Falta de médicos paralisa bloco operatório em Catete

O bloco operatório da maternidade do Hospital Municipal do Icolo e Bengo, província de Luanda, encontra-se paralisado há quatro meses, alegadamente por falta de obstetras e cirurgiões, revelou hoje (segunda-feira) o director da unidade, Renato Palma.

Em declarações à Angop, o responsável disse que regista-se a escassez de quadros especializados para as áreas de gineco-obstetra e cirurgia, razão que leva a paralisação do bloco operatório.

Mas, para suprir a situação conta-se com um projecto remetido à Direcção Municipal de Saúde para o recrutamento do quadro médico em falta na capital do país (Luanda).

Segundo Renato Palma, o hospital carece de muitos quadros especializados, sobretudo, para a área de obstetrícia, e licenciados em enfermagem para acudir a área da saúde materna infantil.
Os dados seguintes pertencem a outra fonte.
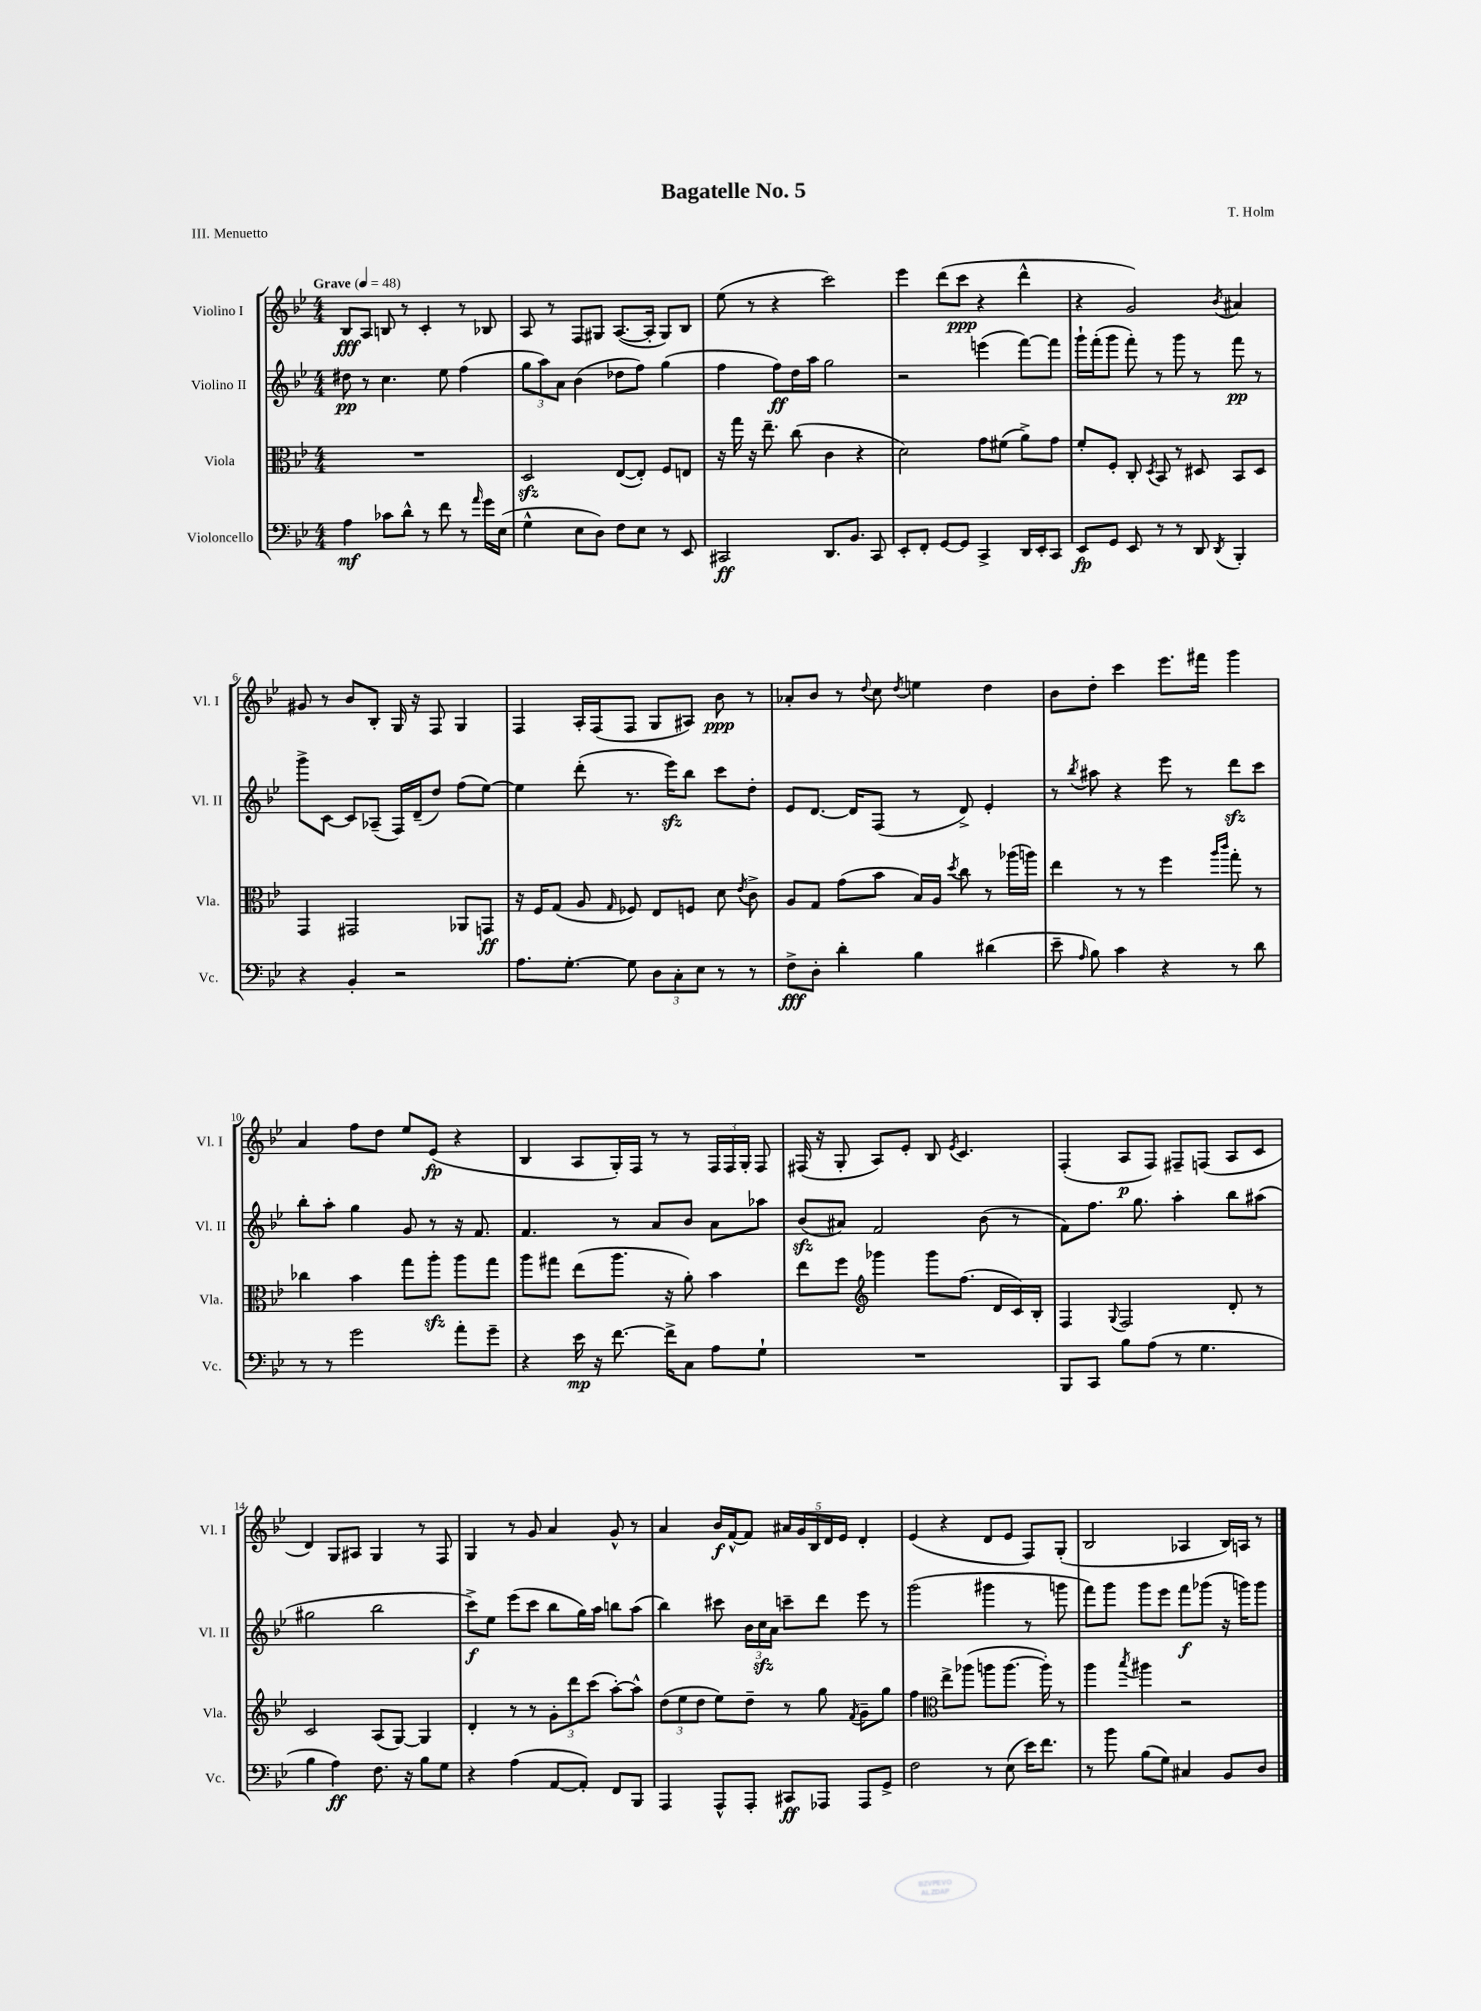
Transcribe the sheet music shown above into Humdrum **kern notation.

Entretanto, disse, pela dimensão do hospital seriam necessários 21 médicos, embora existam oito, dos quais três pediatras, dois obstetras e três clínicos gerais.

A referida infra-estrutura, inaugurada pelo ex-governador de Luanda, Sérgio Rescova, em Setembro 2019, conta com salas de serviços de anestesia, recobro, berçário, duas incubadoras e uma área de esterilização de materiais cirúrgicos e hospitalares.

Por seu turno, a directora clínica do referido hospital, Paula Simão Kamata, confirmou que antes o bloco operatório funcionava com o ex-director da instituição, por ser médico cirurgião.

Durante o período de funcionamento, o bloco operatório realizou mais de 50 cirurgias, isto é, da inauguração, em Setembro de 2019, até a saída do ex-director.

Paula Simão Kamata informou que os doentes que acorrem com maior frequência ao hospital municipal apresentam como patologia mais frequente a malária e o que mais preocupa é a hipertensão, porque os moradores não controlam o consumo do sal.

Outras doenças, que igualmente surgem, são as diabetes e os traumatismos que aparecem por espancamentos e acidentes de viação.

Em relação aos medicamentos, disse que os soros estão entre os fármacos mais usados e necessitados no hospital.

No princípio deste mês, 40 jovens da  JMPLA de Icolo e Bengo e Quissama doaram 40 bolsas de sangue à hemoterapia do hospital, aumentado assim o seu stock.

Segundo o responsável do hospital, diariamente 70 pacientes acorrem a unidade sanitária e muitos deles com malária complicada, agravada em alguns casos, com anemia severa, cuja cura requer transfusão sanguínea.

Por essa razão, acrescentou, a doação assegurou o stock em conservação da hemoterapia, o que certamente vai ajudar muito.

Construído há 105 anos, o hospital municipal de Catete possui uma capacidade de 100 camas, das quais 33 para adultos e 66 para crianças.